**Exercise brief**
Could you reproduce the stretch of the Servo post from "The answer is" through "your arguments seriously." word for word?

**Exercise text**
=-=-=
Programming Servo: three years, 100 commits.
So, after a bit more than three years, and having reached the arbitrary number 100 in commit count, I think it’s time to take some time to survey the experience so far.
Also, even thought I liked to read books about “patterns”, and I considered my Django apps “pretty well structured”, I really had no idea what “programming in the large” was.
After that initial commits, I spend a few more months doing other fairly easy things(although it was hard enough at the time), and it was only in February 2017 that I had my first taste of an issue labelled “Hard”: “Implement structured clone callbacks” https://github.com/servo/servo/pull/15519.
As a self-taught engineer who once had to independently figure out what a “variable” and a “class” was, I remember very well that working on that structured clone stuff felt about as hard as learning to program all over again(by the way, since that stuff was pretty much all
unsafe, it might have been a better idea to pick a different “Hard” issue at the time, but hey, I made it through).
It was also weirdly captivating and addictive, and I have been hooked ever since. Over time, I figured out what I like the most, which I would described as “working with event-loops”, especially coordinating among them, and using those to build fairly convoluted concurrent and/or multi-process workflows.
Here are some things I’ve noticed along the way:
Why did I go from a few easy commits, to becoming a reviewer on the project three years later?
The answer is community.
If you look at the Servo contributor graph, you see that over the years not only has the project attracted more than 1000 contributors, it also takes a full 22 commits to get in the top 100. To me, this means that the project’s engagement with the community as been both broad, and deep. People tend to stick around for more once they get started(For comparison: it takes 102 commits to reach the top 100 for rust itself, so there is still some way to go for Servo to reach that level of engagement).
What’s so great about Servo’s community? I think it’s hard to put your finger on it, but one thing I’ve noticed is that the “reviewers”, while sometimes indeed really do seem to know everything, never make it feel like they know everything. In other words, there is plenty of room to have discussions, and people will take your arguments seriously.
I also should mention the help I got from Paul Rouget, who initially introduced me to the project and provided invaluable support along the way. Coming from web development, I was initially skeptical I could tackle working on the underlying engine, but you convinced me otherwise. Thanks Paul!
Incremental progress works
How can you continuously improve your skills as a programmer? It’s simple: always work on something that is slightly harder than the last thing you worked on.
=-=-=
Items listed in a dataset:

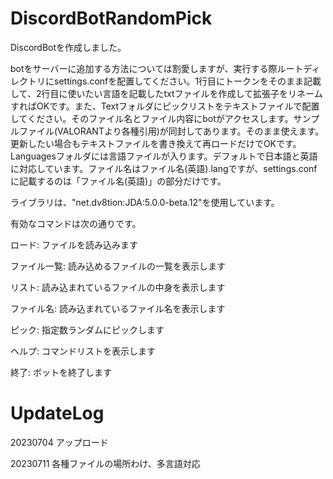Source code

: # DiscordBotRandomPick

DiscordBotを作成しました。

botをサーバーに追加する方法については割愛しますが、実行する際ルートディレクトリにsettings.confを配置してください。1行目にトークンをそのまま記載して、2行目に使いたい言語を記載したtxtファイルを作成して拡張子をリネームすればOKです。また、Textフォルダにピックリストをテキストファイルで配置してください。そのファイル名とファイル内容にbotがアクセスします。サンプルファイル(VALORANTより各種引用)が同封してあります。そのまま使えます。更新したい場合もテキストファイルを書き換えて再ロードだけでOKです。Languagesフォルダには言語ファイルが入ります。デフォルトで日本語と英語に対応しています。ファイル名はファイル名(英語).langですが、settings.confに記載するのは「ファイル名(英語)」の部分だけです。

ライブラリは、"net.dv8tion:JDA:5.0.0-beta.12"を使用しています。

有効なコマンドは次の通りです。

ロード: ファイルを読み込みます

ファイル一覧: 読み込めるファイルの一覧を表示します

リスト: 読み込まれているファイルの中身を表示します

ファイル名: 読み込まれているファイル名を表示します

ピック: 指定数ランダムにピックします

ヘルプ: コマンドリストを表示します

終了: ボットを終了します

# UpdateLog
20230704 アップロード

20230711 各種ファイルの場所わけ、多言語対応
=-=-=
**Reply to the task**
The answer is community.
If you look at the Servo contributor graph, you see that over the years not only has the project attracted more than 1000 contributors, it also takes a full 22 commits to get in the top 100. To me, this means that the project’s engagement with the community as been both broad, and deep. People tend to stick around for more once they get started(For comparison: it takes 102 commits to reach the top 100 for rust itself, so there is still some way to go for Servo to reach that level of engagement).
What’s so great about Servo’s community? I think it’s hard to put your finger on it, but one thing I’ve noticed is that the “reviewers”, while sometimes indeed really do seem to know everything, never make it feel like they know everything. In other words, there is plenty of room to have discussions, and people will take your arguments seriously.